Уверяли, будто египетский царь однажды даже сделал опыт, чтобы проверить, откуда пошел человеческий язык. Он взял двух новорожденных младенцев и отдал на воспитание пастуху-козопасу, взяв с него клятву, что он при них не произнесет ни одного слова, а только будет слушать, какое первое слово произнесут они сами. Прошло два года, и пастух доложил: дети тянут к нему ручонки и лепечут: «Бек, бек!» Тогда царь послал по всему миру гонцов: у какого народа в языке есть слово «бек»? Оказалось, что по-фригийски «бек» значит «хлеб». После этого египтяне стали считать самым древним народом на земле фригийцев, а себя только вторым.
Так люди впервые заговорили о том, как они говорят, а значит, и задумались о том, как они думают.

СОКРАТ, ИЛИ ЕЩЕ РАЗ СТРАХ БЕСКОНЕЧНОСТИ

Афиняне удивлялись, восхищались, негодовали, слушая софистов. И только один человек, оборванный и босой, был спокоен и добродушен. Он улыбался и говорил: «Не пугайтесь, граждане. Пусть Горгий сколько угодно доказывает, что нет никакой разницы, почитать стариков или поедать стариков, но предложите-ка ему самому убить и съесть старика, и он так же откажется, как и вы. А вот интересно — почему?»
Это был Сократ, знаменитый афинский мудрец и чудак.
Вид у него был смешной: лысый череп, крутой лоб, курносый нос, толстые губы. Когда-то в Афины приехал ученый знахарь, умевший по чертам лица безошибочно угадывать характер. Его привели к Сократу — он сразу сказал: «жаден, развратен, гневлив, необуздан до бешенства». Афиняне расхохотались и уже хотели поколотить знахаря, потому что не было в Афинах человека добродушнее и неприхотливее, чем Сократ. Но Сократ их удержал: «Он сказал вам, граждане, истинную правду: я действительно смолоду чувствовал в себе и жадность, и гнев, но сумел взять себя в руки, воспитать себя — и вот стал таким, каким вы меня знаете».
Жил он бедно, ходил в грубом плаще, ел что попало. Объяснял: «Я ем, чтобы жить, а остальные живут, чтобы есть». И еще: «Говорят, боги ни в чем не нуждаются; так вот, чем меньше человеку надо, тем больше он похож на бога». Гуляя по рынку, он приговаривал: «Как приятно, что есть столько вещей, без которых можно обойтись!»

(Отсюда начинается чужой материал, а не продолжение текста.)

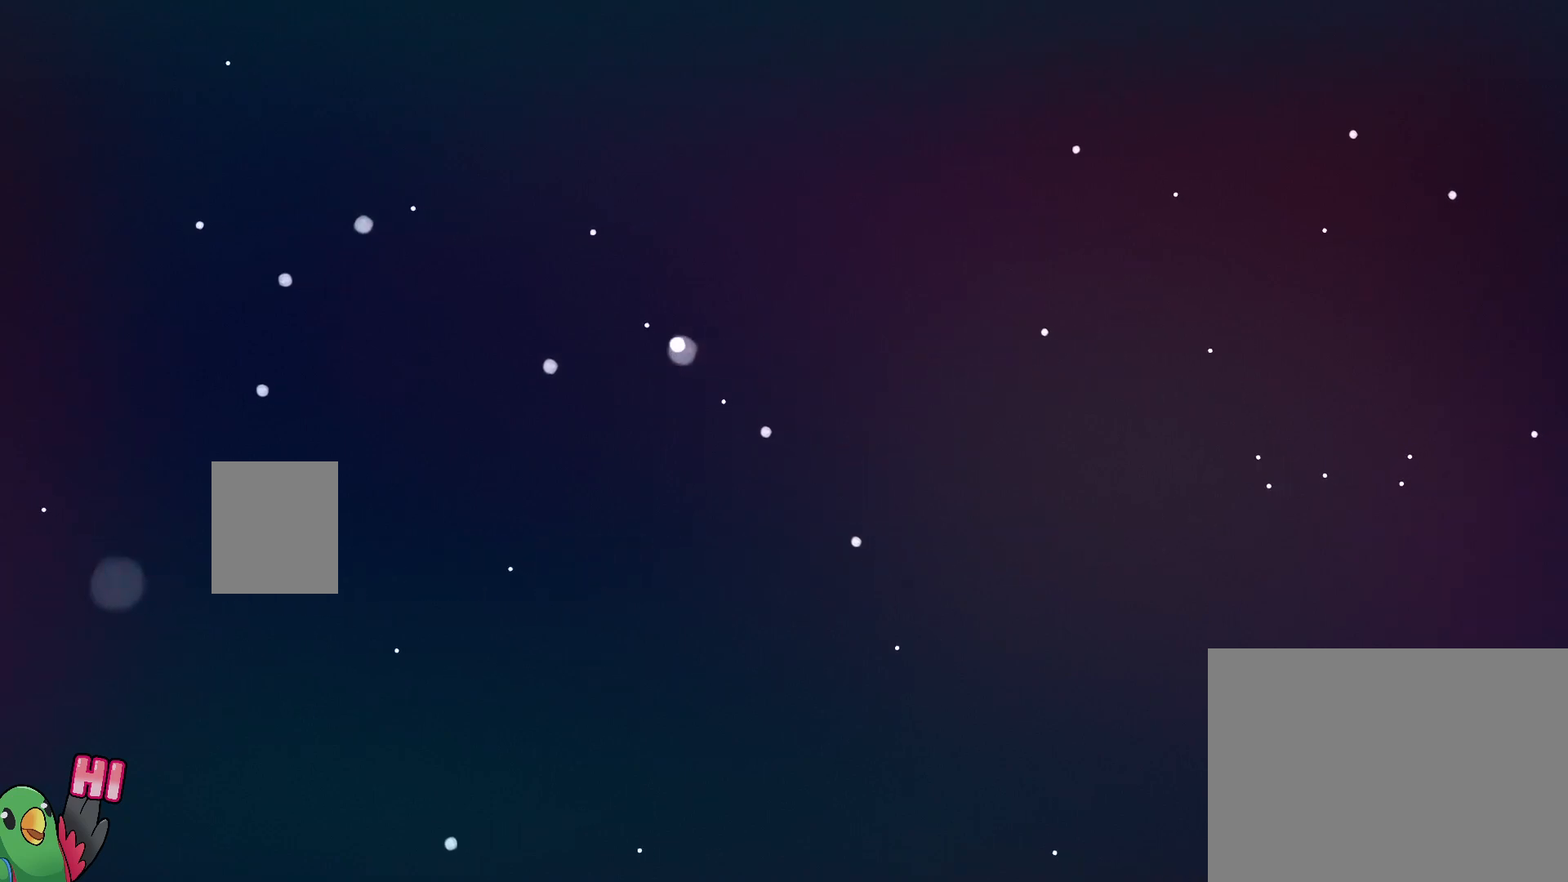
{"dt_ms": 500, "buttons": [], "left_stick": "center", "right_stick": "center", "events": []}
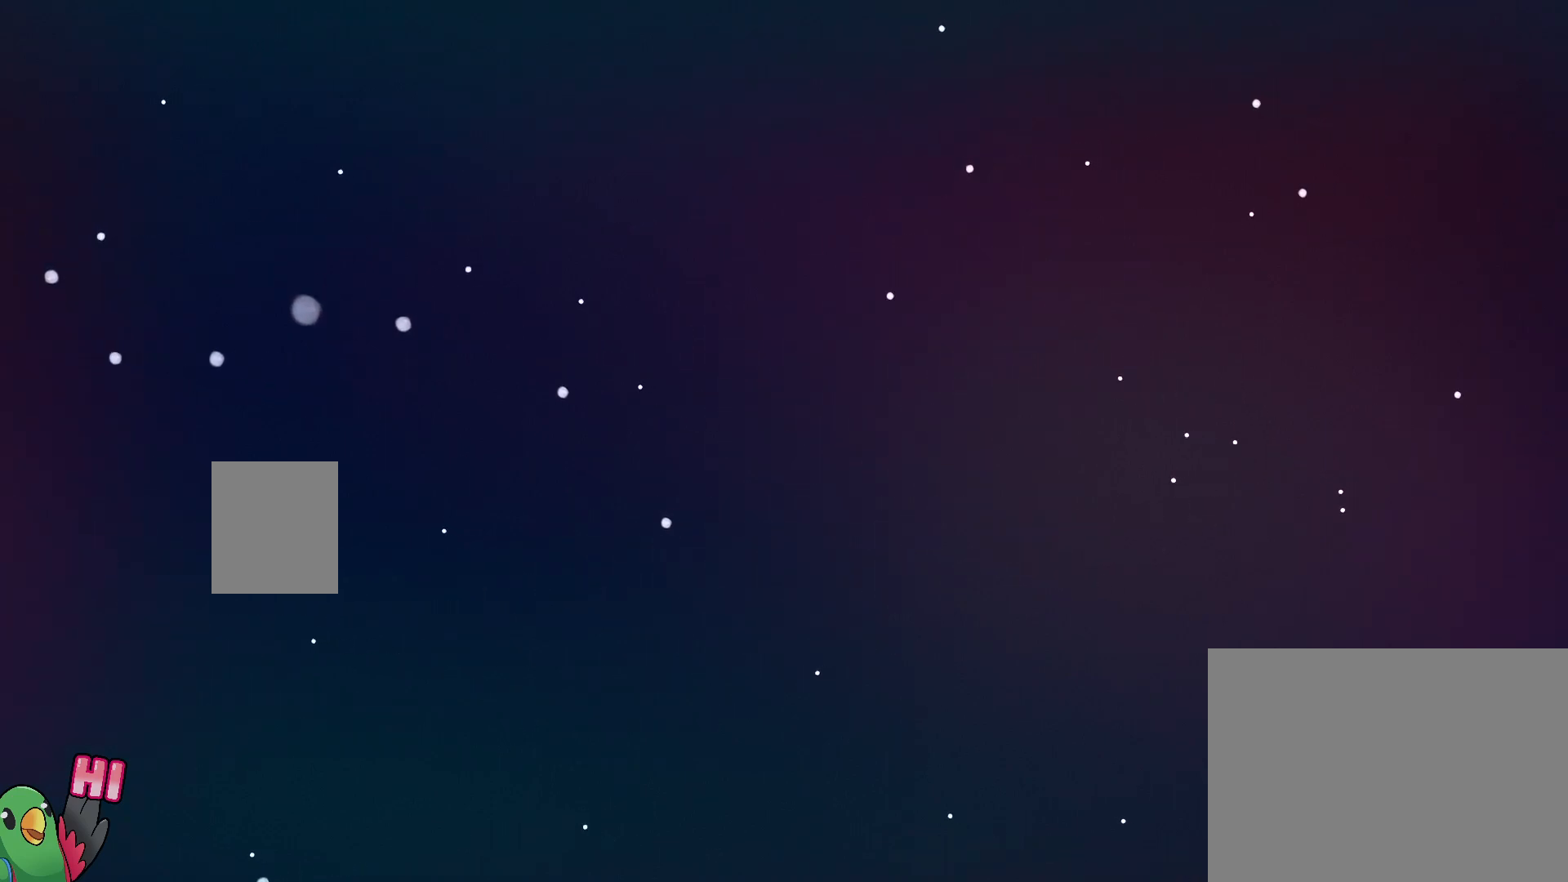
{"dt_ms": 500, "buttons": [], "left_stick": "center", "right_stick": "center", "events": []}
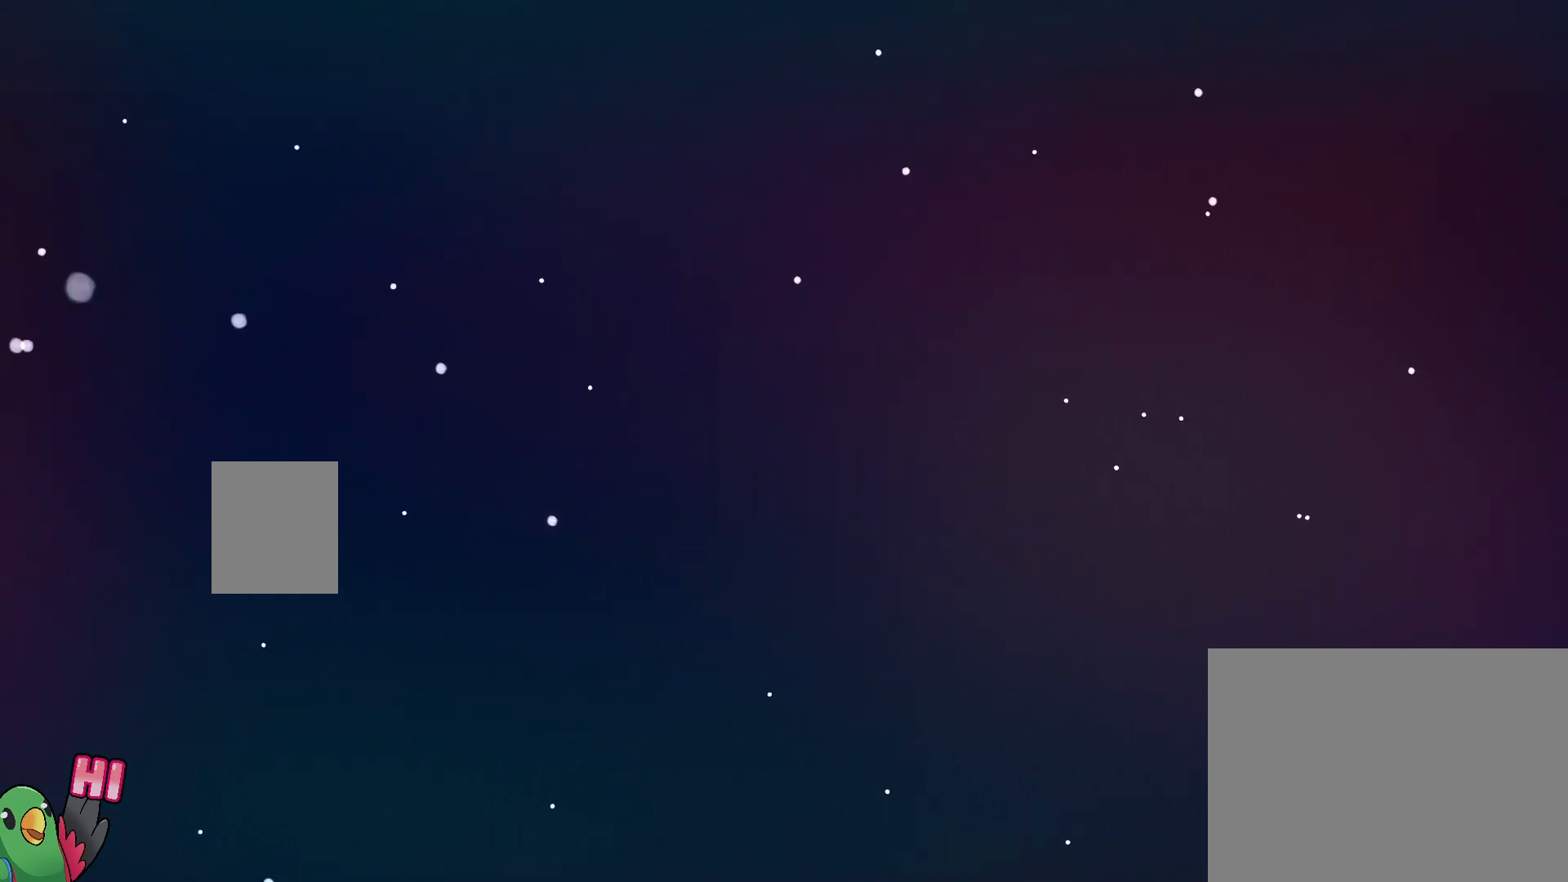
{"dt_ms": 500, "buttons": [], "left_stick": "center", "right_stick": "center", "events": []}
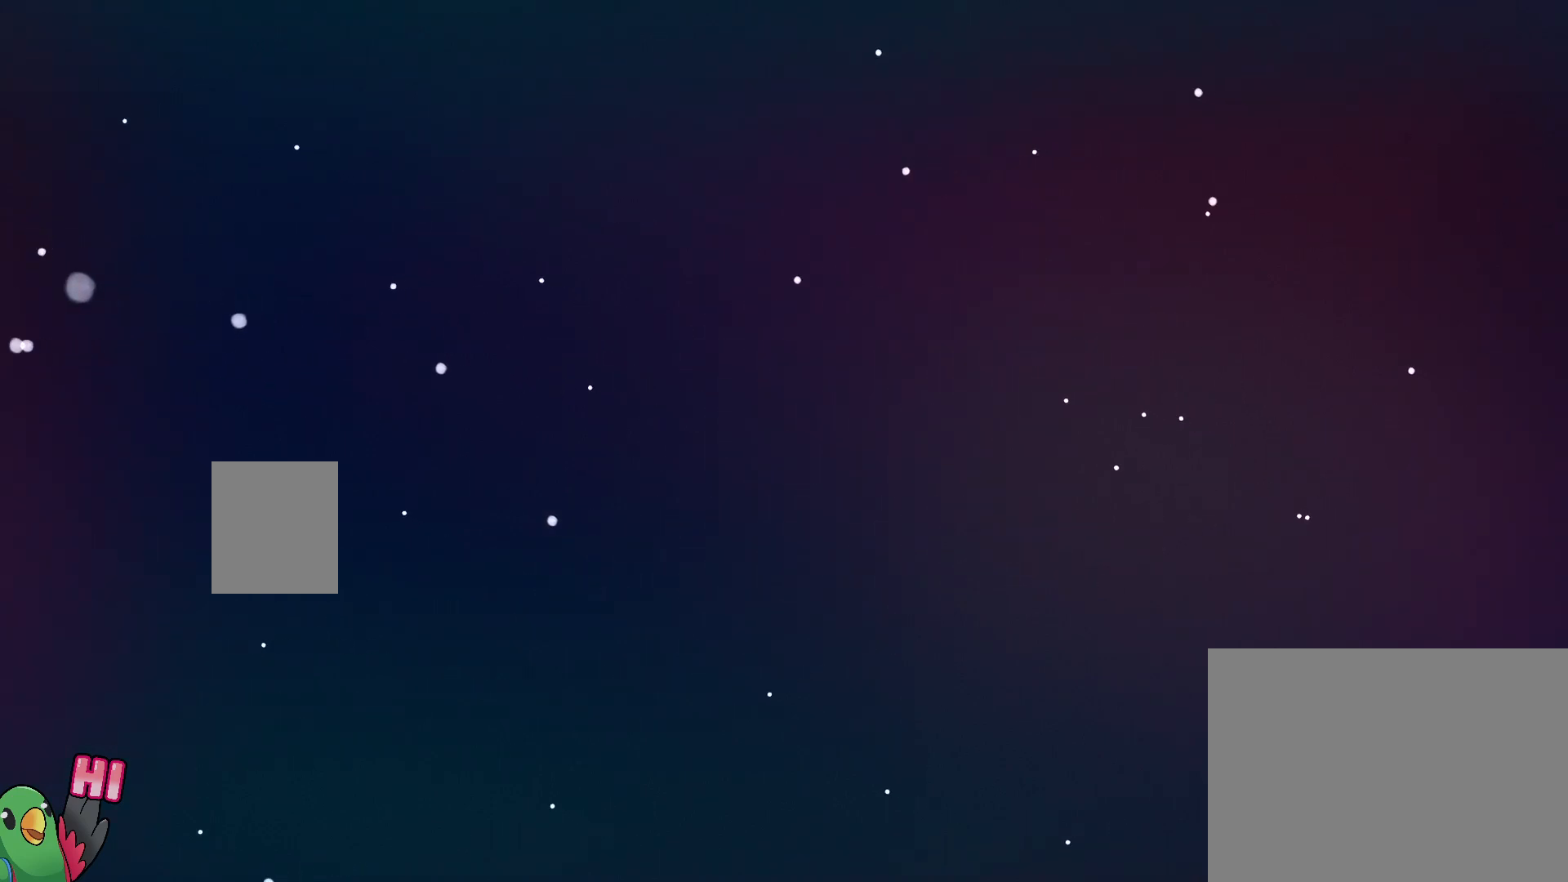
{"dt_ms": 500, "buttons": [], "left_stick": "center", "right_stick": "center", "events": []}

Ему присылали подарки — он отказывался. Жена его Ксантиппа злилась и бранилась — он объяснял: «Если бы мы брали все, что дают, нам бы ничего не давали, даже если бы мы просили». Ксантиппа попрекала его бедностью: «Что скажут люди?» Он отвечал: «Если люди разумные, то им все равно; если неразумные, то нам все равно». Ксантиппа жаловалась, что ей не в чем выйти посмотреть на праздничное шествие. Он отвечал: «Видно, ты не так хочешь на людей посмотреть, как себя показать?» Она ругалась — он улыбался; она окатывала его водой — он отряхивался и говорил: «У моей Ксантиппы всегда так: сперва гром, потом дождь».
Мудрецом его объявил сам дельфийский оракул. Был задан вопрос: «Кто из эллинов самый мудрый?» Оракул ответил: «Мудр Софокл, мудрей Еврипид, а мудрее всех Сократ». Но Сократ отказался признать себя мудрецом: «Я-то знаю, что я ничего не знаю». Даже богам он молился так, словно не знал о чем: «Пошлите мне все хорошее для меня, хотя бы я и не просил о том, и не посылайте дурного, хотя бы я и просил о том!»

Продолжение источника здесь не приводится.